Das Interface der App erinnert stark an Telegram - einer der beliebtesten Messenger-Dienste in Russland. Noch haben Telegram-Nutzer die Möglichkeit, regierungskritische Kanäle zu abonnieren. Denn nicht nur Kreml-nahe Propagandisten, sondern auch Oppositionelle und russische Exil-Medien nutzen den Messenger. Experten gehen davon aus, dass es nur eine Frage der Zeit ist, bis Telegram verboten wird und MAX an seine Stelle tritt.

Auch soll die App mit staatlichen Behörden verbunden sein - für digitale Behördengänge wie es heißt. Und MAX soll auch Bankgeschäfte erleichtern. Die BETA-Version enthält jetzt schon Finanztools ausgewählter Banken.

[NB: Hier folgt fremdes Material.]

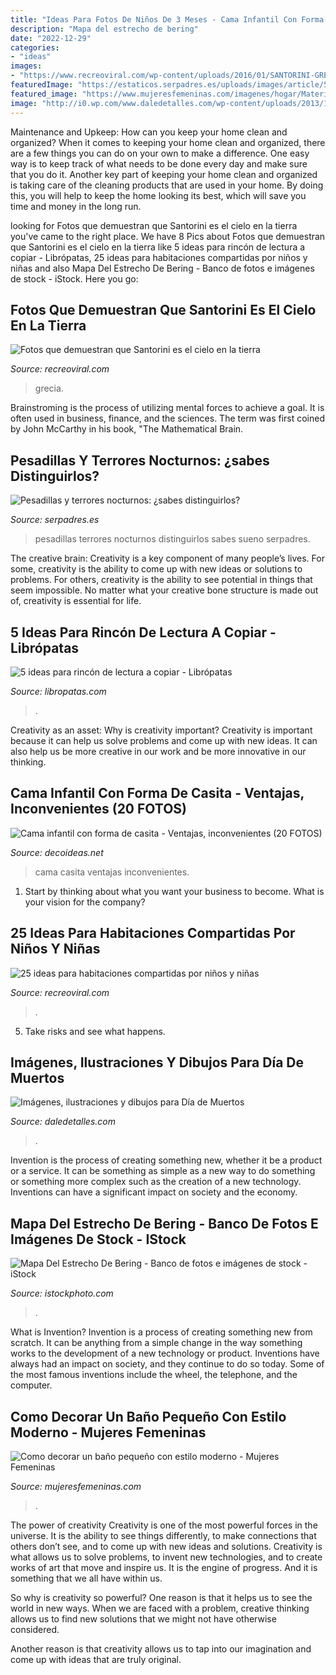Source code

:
 ```yaml
---
title: "Ideas Para Fotos De Niños De 3 Meses - Cama Infantil Con Forma De Casita"
description: "Mapa del estrecho de bering"
date: "2022-12-29"
categories:
- "ideas"
images:
- "https://www.recreoviral.com/wp-content/uploads/2016/01/SANTORINI-GRECIA-22.jpg"
featuredImage: "https://estaticos.serpadres.es/uploads/images/article/53db7277dce6174d23528cba/3-bb8e90c3a21d5593431652ba1cd56e1funiqueidcmcimage1.jpg"
featured_image: "https://www.mujeresfemeninas.com/imagenes/hogar/Materiales-ideales-para-baños-pequeños..jpg"
image: "http://i0.wp.com/www.daledetalles.com/wp-content/uploads/2013/10/dia-de-muertos11.jpg?resize=640%2C990"
---
```



Maintenance and Upkeep: How can you keep your home clean and organized?
When it comes to keeping your home clean and organized, there are a few things you can do on your own to make a difference. One easy way is to keep track of what needs to be done every day and make sure that you do it. Another key part of keeping your home clean and organized is taking care of the cleaning products that are used in your home. By doing this, you will help to keep the home looking its best, which will save you time and money in the long run.

	

		
looking for Fotos que demuestran que Santorini es el cielo en la tierra you've came to the right place. We have 8 Pics about Fotos que demuestran que Santorini es el cielo en la tierra like 5 ideas para rincón de lectura a copiar - Librópatas, 25 ideas para habitaciones compartidas por niños y niñas and also Mapa Del Estrecho De Bering - Banco de fotos e imágenes de stock - iStock. Here you go:
		
    
## Fotos Que Demuestran Que Santorini Es El Cielo En La Tierra

<img loading=lazy src="https://www.recreoviral.com/wp-content/uploads/2016/01/SANTORINI-GRECIA-22.jpg" onerror="this.onerror=null;this.src='https://tse2.mm.bing.net/th?id=OIP.mKUjwOE8OoeWTizZr6QSRwHaE7&amp;pid=15.1';" alt="Fotos que demuestran que Santorini es el cielo en la tierra">

_Source: recreoviral.com_

>grecia. 

	

Brainstroming is the process of utilizing mental forces to achieve a goal. It is often used in business, finance, and the sciences. The term was first coined by John McCarthy in his book, "The Mathematical Brain.

    
## Pesadillas Y Terrores Nocturnos: ¿sabes Distinguirlos?

<img loading=lazy src="https://estaticos.serpadres.es/uploads/images/article/53db7277dce6174d23528cba/3-bb8e90c3a21d5593431652ba1cd56e1funiqueidcmcimage1.jpg" onerror="this.onerror=null;this.src='https://tse1.mm.bing.net/th?id=OIP.7YfiaRFC_FJ0GK0gQvLJOwHaFj&amp;pid=15.1';" alt="Pesadillas y terrores nocturnos: ¿sabes distinguirlos?">

_Source: serpadres.es_

>pesadillas terrores nocturnos distinguirlos sabes sueno serpadres. 

	

The creative brain:
Creativity is a key component of many people’s lives. For some, creativity is the ability to come up with new ideas or solutions to problems. For others, creativity is the ability to see potential in things that seem impossible. No matter what your creative bone structure is made out of, creativity is essential for life.

    
## 5 Ideas Para Rincón De Lectura A Copiar - Librópatas

<img loading=lazy src="https://www.libropatas.com/wp-content/uploads/2014/06/rincon-de-lectura-6.jpg" onerror="this.onerror=null;this.src='https://tse2.mm.bing.net/th?id=OIP.KRUn1Tej1sYS-8rbB2g5ZQHaLG&amp;pid=15.1';" alt="5 ideas para rincón de lectura a copiar - Librópatas">

_Source: libropatas.com_

>. 

	

Creativity as an asset: Why is creativity important?
Creativity is important because it can help us solve problems and come up with new ideas. It can also help us be more creative in our work and be more innovative in our thinking.

    
## Cama Infantil Con Forma De Casita - Ventajas, Inconvenientes (20 FOTOS)

<img loading=lazy src="https://www.decoideas.net/wp-content/uploads/2013/06/cama-casita-4.jpg" onerror="this.onerror=null;this.src='https://tse4.mm.bing.net/th?id=OIP.IdrITiimxC4RCR6YPDaInAHaHa&amp;pid=15.1';" alt="Cama infantil con forma de casita - Ventajas, inconvenientes (20 FOTOS)">

_Source: decoideas.net_

>cama casita ventajas inconvenientes. 

	

1) Start by thinking about what you want your business to become. What is your vision for the company?

    
## 25 Ideas Para Habitaciones Compartidas Por Niños Y Niñas

<img loading=lazy src="https://www.recreoviral.com/wp-content/uploads/2015/10/Creativas-habitaciones-compartidas-por-niños-y-niñas-2.png" onerror="this.onerror=null;this.src='https://tse3.mm.bing.net/th?id=OIP.1wZnf33YDG5ljYYyRuUzXQHaHa&amp;pid=15.1';" alt="25 ideas para habitaciones compartidas por niños y niñas">

_Source: recreoviral.com_

>. 

	

5. Take risks and see what happens.

    
## Imágenes, Ilustraciones Y Dibujos Para Día De Muertos

<img loading=lazy src="http://i0.wp.com/www.daledetalles.com/wp-content/uploads/2013/10/dia-de-muertos11.jpg?resize=640%2C990" onerror="this.onerror=null;this.src='https://tse3.mm.bing.net/th?id=OIP.UtuhX0RWtaj6ZoksQBbVywHaLd&amp;pid=15.1';" alt="Imágenes, ilustraciones y dibujos para Día de Muertos">

_Source: daledetalles.com_

>. 

	

Invention is the process of creating something new, whether it be a product or a service. It can be something as simple as a new way to do something or something more complex such as the creation of a new technology. Inventions can have a significant impact on society and the economy.

    
## Mapa Del Estrecho De Bering - Banco De Fotos E Imágenes De Stock - IStock

<img loading=lazy src="https://media.istockphoto.com/photos/alaska-state-3d-render-topographic-map-neutral-picture-id931118770?k=6&amp;m=931118770&amp;s=612x612&amp;w=0&amp;h=zVN8u5RxTWV-DJ_gpccyfLmuYTRYCvpvnagU-sM3rwU=" onerror="this.onerror=null;this.src='https://tse2.mm.bing.net/th?id=OIP.fbxBXbLM5PmYG5mYsvuYGgHaHa&amp;pid=15.1';" alt="Mapa Del Estrecho De Bering - Banco de fotos e imágenes de stock - iStock">

_Source: istockphoto.com_

>. 

	

What is Invention?
Invention is a process of creating something new from scratch. It can be anything from a simple change in the way something works to the development of a new technology or product. Inventions have always had an impact on society, and they continue to do so today. Some of the most famous inventions include the wheel, the telephone, and the computer.

    
## Como Decorar Un Baño Pequeño Con Estilo Moderno - Mujeres Femeninas

<img loading=lazy src="https://www.mujeresfemeninas.com/imagenes/hogar/Materiales-ideales-para-baños-pequeños..jpg" onerror="this.onerror=null;this.src='https://tse1.mm.bing.net/th?id=OIP.mMrOizlfcaseDluuR6voZwHaHi&amp;pid=15.1';" alt="Como decorar un baño pequeño con estilo moderno - Mujeres Femeninas">

_Source: mujeresfemeninas.com_

>. 

	

The power of creativity
Creativity is one of the most powerful forces in the universe. It is the ability to see things differently, to make connections that others don’t see, and to come up with new ideas and solutions.
Creativity is what allows us to solve problems, to invent new technologies, and to create works of art that move and inspire us. It is the engine of progress. And it is something that we all have within us.

So why is creativity so powerful? One reason is that it helps us to see the world in new ways. When we are faced with a problem, creative thinking allows us to find new solutions that we might not have otherwise considered.

Another reason is that creativity allows us to tap into our imagination and come up with ideas that are truly original.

"Ein personalisierter Spitzel"

Für IT-Experten Klimarew ist MAX allerdings nichts weiter als der verlängerte Arm der Regierung. "Es ist buchstäblich ein Spitzel, ein personalisierter Spitzel, der sagt, wo du gewesen bist." Denn die App werde nicht nur in der Lage sein, private Nachrichten mitzulesen und Einsicht auf alle Kontakte und Fotos zu haben, sondern ihr werde es auch möglich sein, den Nutzer auf Schritt und Tritt zu lokalisieren.

"Tatsächlich überwacht das Telefon dies ständig und zeichnet auf die Minute genau auf, kann auf zehn Meter genau bestimmen, wo man gerade war", sagt der Experte. "Das wird alles aufgezeichnet und bei Bedarf übermittelt.

MAX wird wohl in erster Linie der russischen Regierung die maximale Möglichkeit geben, über das Leben ihrer Bürger zu wachen. Und in zweiter Linie wird es dem finanziell gebeuteltem Unternehmen VK Geld in die Kassen spülen.